In the late 1980s, artist Pyotr Belov shocked Muscovites with his paintings, which for the first time openly addressed the subject of the Gulag and Stalin’s purge. We have revisited them with modernity.
The Great Lenin, 1985
Gulag History Museum
When these paintings were first shown to the public in Moscow in 1988, onlookers were so impressed that people lined up to get to the exhibition.
![The Rooks have arrived [refers to the famous 19th century painting with the same name by Alexei Savrasov]](https://cdni.rbth.com/rbthmedia/images/2022.01/original/61e92939ee1edf75a84579a5.jpg)
The Rooks have arrived [refers to the famous 19th century painting with the same name by Alexei Savrasov]
Gulag History Museum
Piotr Belov, then an unknown artist, immediately became the symbol of perestroika and glasnost in art and the symbol of the changes when discussions and kitchen whispers became part of the public space. Before, talking (not to mention painting) on the subject of Stalin’s repressions was almost impossible. And books about the Gulag have rarely been published.

Heart Attack, 1986
Gulag History Museum
After that, Belov’s paintings toured all over the Soviet Union and became very recognizable. In 2020, the artist’s family donated his paintings to the Gulag History Museum in Moscow. The institution gave them a second life, putting them on display – and letting the people understand the emotions that their compatriots were going through in the late 1980s.

Dandelions, 1987
Gulag History Museum
“The cycle of paintings that deeply impressed the public with its bravery and depth was immediately called the ‘anti-Stalinist cycle’,” says Roman Romanov, director of the Gulag History Museum.

All Life, 1987
Gulag History Museum
“His works expressed the deepest grief and fear understood by many contemporaries. He managed to show the strong dissonance linked to the experiences of millions of compatriots, ”adds Romanov.

Untitled. (Ascension), 1987
Gulag History Museum
The painting below shows a crate of cigarettes called “Belomorkanal” (or simply “Belomor” in slang) after the White Sea-Baltic Canal.
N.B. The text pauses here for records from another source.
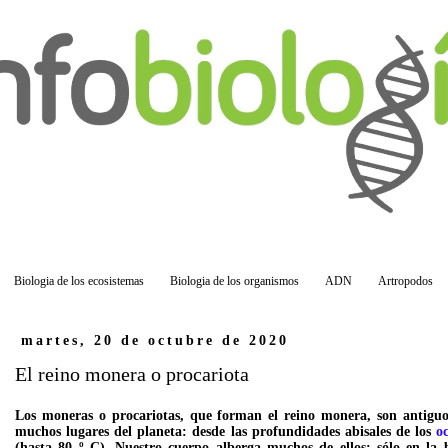
Biologia de los ecosistemas
Biologia de los organismos
ADN
Artropodos
martes, 20 de octubre de 2020
El reino monera o procariota
Los
moneras
o
procariotas
, que forman el
reino monera
, son antiguo
muchos lugares del planeta: desde las profundidades abisales de los
o
(hasta 80 º C). Nuestro cuerpo alberga muchos de ellos: sólo en la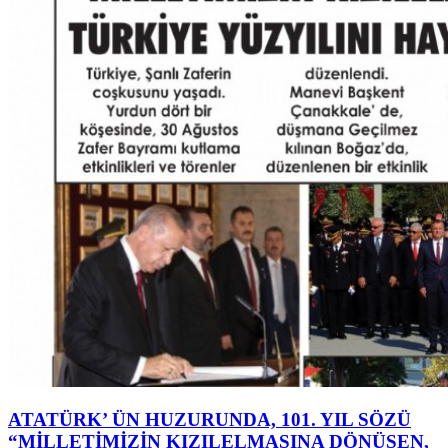
ATATÜRK’ ÜN HUZURUNDA, 101. YIL SÖZÜ
“MİLLETİMİZİN KIZILELMASINA DÖNÜŞEN,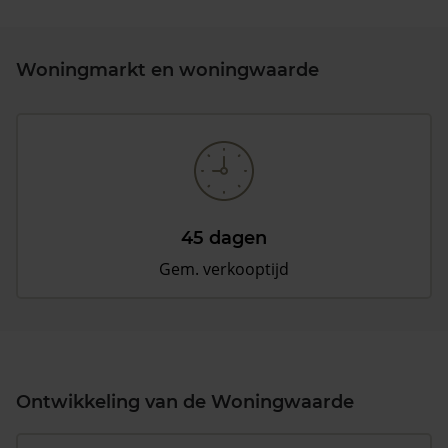
Woningmarkt en woningwaarde
45 dagen
Gem. verkooptijd
Ontwikkeling van de Woningwaarde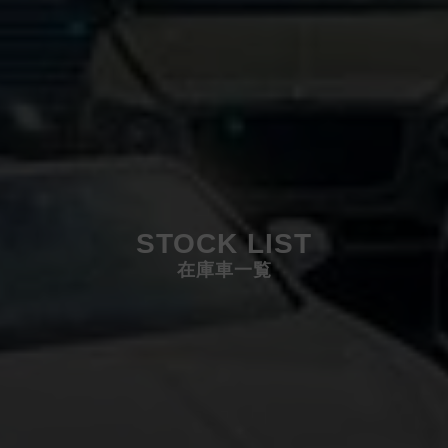
STOCK LIST
在庫車一覧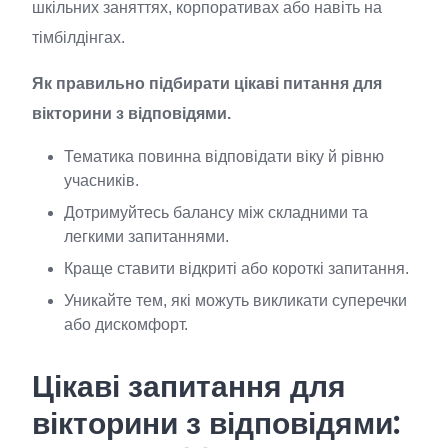
шкільних заняттях, корпоративах або навіть на
тімбілдінгах.
Як правильно підбирати цікаві питання для
вікторини з відповідями.
Тематика повинна відповідати віку й рівню
учасників.
Дотримуйтесь балансу між складними та
легкими запитаннями.
Краще ставити відкриті або короткі запитання.
Уникайте тем, які можуть викликати суперечки
або дискомфорт.
Цікаві запитання для
вікторини з відповідями: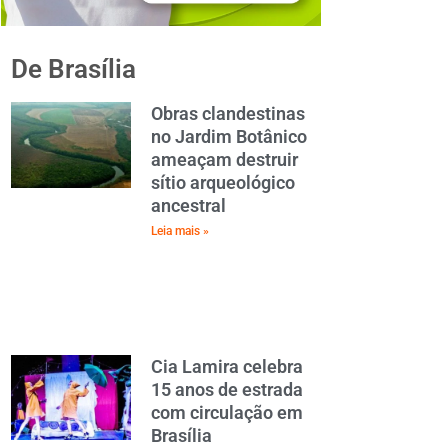
De Brasília
Obras clandestinas
no Jardim Botânico
ameaçam destruir
sítio arqueológico
ancestral
Leia mais »
Cia Lamira celebra
15 anos de estrada
com circulação em
Brasília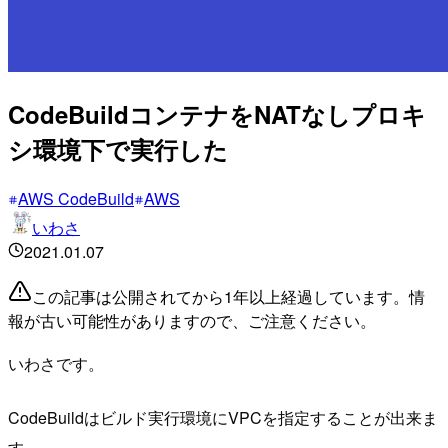
CodeBuildコンテナをNATなしプロキ
シ環境下で実行した
AWS CodeBuild
AWS
いわさ
2021.01.07
この記事は公開されてから1年以上経過しています。情
報が古い可能性がありますので、ご注意ください。
いわさです。
CodeBuildはビルド実行環境にVPCを指定することが出来ま
す。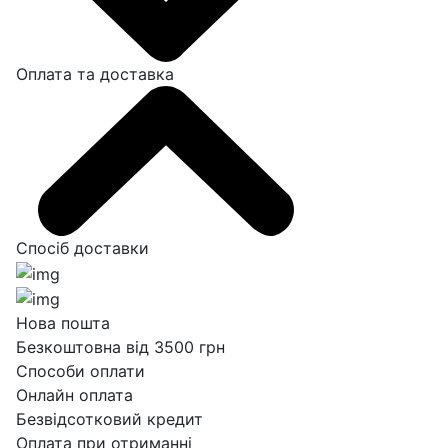
Оплата та доставка
Спосіб доставки
Нова пошта
Безкоштовна від 3500 грн
Способи оплати
Онлайн оплата
Безвідсотковий кредит
Оплата при отриманні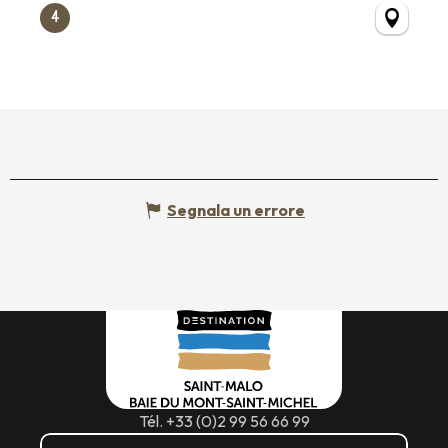
4
Segnala un errore
Tél. +33 (0)2 99 56 66 99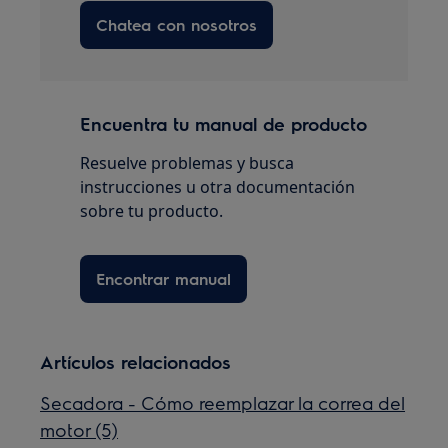
Chatea con nosotros
Encuentra tu manual de producto
Resuelve problemas y busca
instrucciones u otra documentación
sobre tu producto.
Encontrar manual
Artículos relacionados
Secadora - Cómo reemplazar la correa del
motor (5)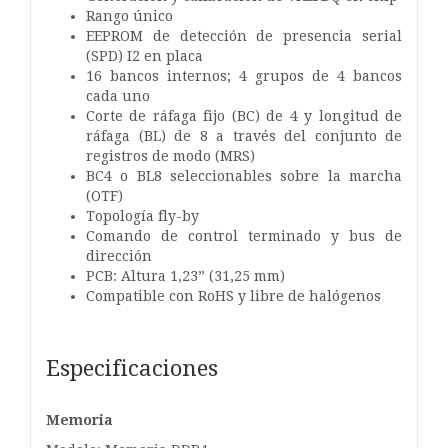
Rango único
EEPROM de detección de presencia serial
(SPD) I2 en placa
16 bancos internos; 4 grupos de 4 bancos
cada uno
Corte de ráfaga fijo (BC) de 4 y longitud de
ráfaga (BL) de 8
a través del conjunto de
registros de modo (MRS)
BC4 o BL8 seleccionables sobre la marcha
(OTF)
Topología fly-by
Comando de control terminado y bus de
dirección
PCB: Altura 1,23” (31,25 mm)
Compatible con RoHS y libre de halógenos
Especificaciones
Memoria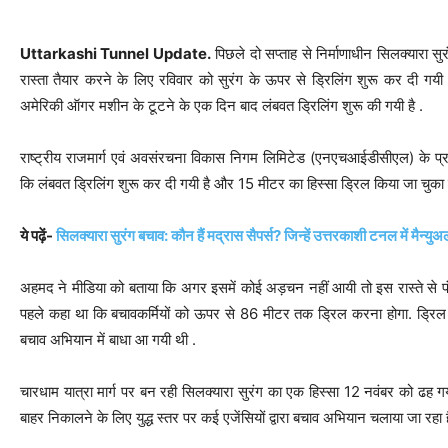
Uttarkashi Tunnel Update.
पिछले दो सप्ताह से निर्माणाधीन सिलक्यारा सु
रास्ता तैयार करने के लिए रविवार को सुरंग के ऊपर से ड्रिलिंग शुरू कर दी गयी 
अमेरिकी ऑगर मशीन के टूटने के एक दिन बाद लंबवत ड्रिलिंग शुरू की गयी है .
राष्ट्रीय राजमार्ग एवं अवसंरचना विकास निगम लिमिटेड (एनएचआईडीसीएल) के प्र
कि लंबवत ड्रिलिंग शुरू कर दी गयी है और 15 मीटर का हिस्सा ड्रिल किया जा चुका ह
ये पढ़ें-
सिलक्यारा सुरंग बचाव: कौन हैं मद्रास सैपर्स? जिन्हें उत्तरकाशी टनल में मैन्यु
अहमद ने मीडिया को बताया कि अगर इसमें कोई अड़चन नहीं आयी तो इस रास्ते से फंसे 
पहले कहा था कि बचावकर्मियों को ऊपर से 86 मीटर तक ड्रिल करना होगा. ड्रिल
बचाव अभियान में बाधा आ गयी थी .
चारधाम यात्रा मार्ग पर बन रही सिलक्यारा सुरंग का एक हिस्सा 12 नवंबर को ढह गय
बाहर निकालने के लिए युद्ध स्तर पर कई एजेंसियों द्वारा बचाव अभियान चलाया जा रहा ह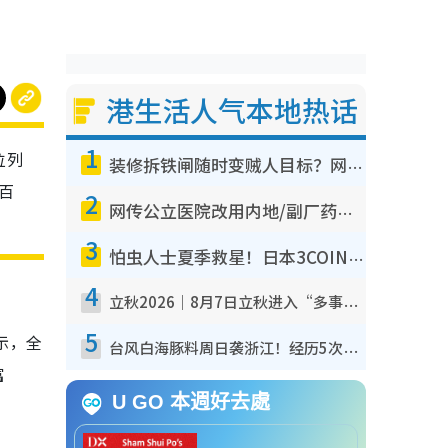
港生活人气本地热话
1
位列
装修拆铁闸随时变贼人目标？网友揭2大关键用途：装新款等于白装？附新旧铁闸分别
百
2
网传公立医院改用内地/副厂药？医生拆解正副厂分别，揭4类人换药随时出事
3
怕虫人士夏季救星！日本3COINS爆红驱虫神器$45起 1招“全程免触碰”轻松搞定小强
4
立秋2026｜8月7日立秋进入“多事之秋” 3件事不可做！专家教6招开运 清杂物／钱包纳气接好运
5
示，全
台风白海豚料周日袭浙江！经历5次“眼壁置换”极罕见 成登陆内地最长途台风
富
U GO 本週好去處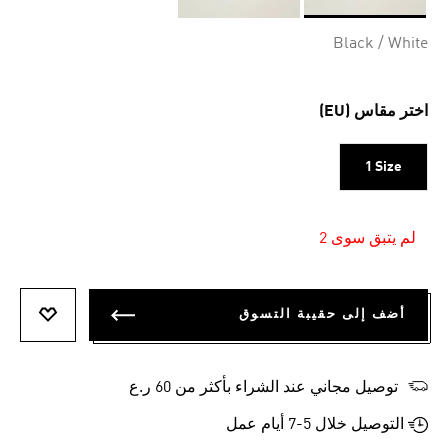
Selected
Black / White
اختر مقاس (EU)
1 Size
لم يتبق سوى 2
أضف إلى حقيبة التسوق
أضف إلى
توصيل مجاني عند الشراء بأكثر من 60 ر.ع
التوصيل خلال 5-7 أيام عمل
The canal is infamous for having been built by Gulag prisoners in record time and the construction work in harsh conditions took the lives of several thousand people. The metaphor is therefore clear: many people have passed through the Belomorkanal.

Belomor Channel, 1985
Gulag History Museum
A metaphor of Pasternak being immured in the wall is very realistic. When his novel “Doctor Zhivago” was banned in the USSR, he secretly transferred it to the West. The play was published in the West and the author was awarded the Nobel Prize for Literature. But the Soviet authorities launched a whole campaign of intimidation against Pasternak, which led to his untimely demise. At the bottom is a Pravda newspaper with a portrait of Nikita Khrushchev, who initiated the bullying.

Pasternak, 1987
Gulag History Museum
This painting refers to the repressed theater director Vsevolod Meyerhold. Belov photographed the emaciated and beaten body in prison, while the head is covered with the photo portrait of an official pass.

Meyerhold, 1986
Gulag History Museum
“Stalin in Belov’s paintings is an allegory of death,” explains Kirill Svetlyakov, curator of the exhibition. “In one of the paintings, he looks at the hourglass where human skulls ‘measure’ time instead of grains of sand. In another painting, human figures look like ashes falling from his pipe. In the next, people are wildflowers under the dictator’s boots.

The year 1941, 1985
Gulag History Museum

The hourglass, 1987
Gulag History Museum
“The precise examination [of the painting below] reveals a photograph in the thawed pellet… on which we recognize dad’s forehead and the first page of the manuscript of ‘The Master and Margarita’”, recalls Yekaterina Belova, the artist’s daughter. “You can also see a photograph turned upside down. It must have mom on it – her hairstyle and her hair. And then comes a big field of snow. Dad used to say that if one started digging and melting the snow, it might show many manuscripts hidden in every thawed patch… Here it’s barely cleared and there’s a lot of unexplored things before us…”

Thawed patch. Mr. Bulgakov, 1986
Gulag History Museum
Pyotr Belov’s exhibition “Queue for the Truth” during the perestroika era is on display at the Moscow Gulag History Museum until May 18, 2022.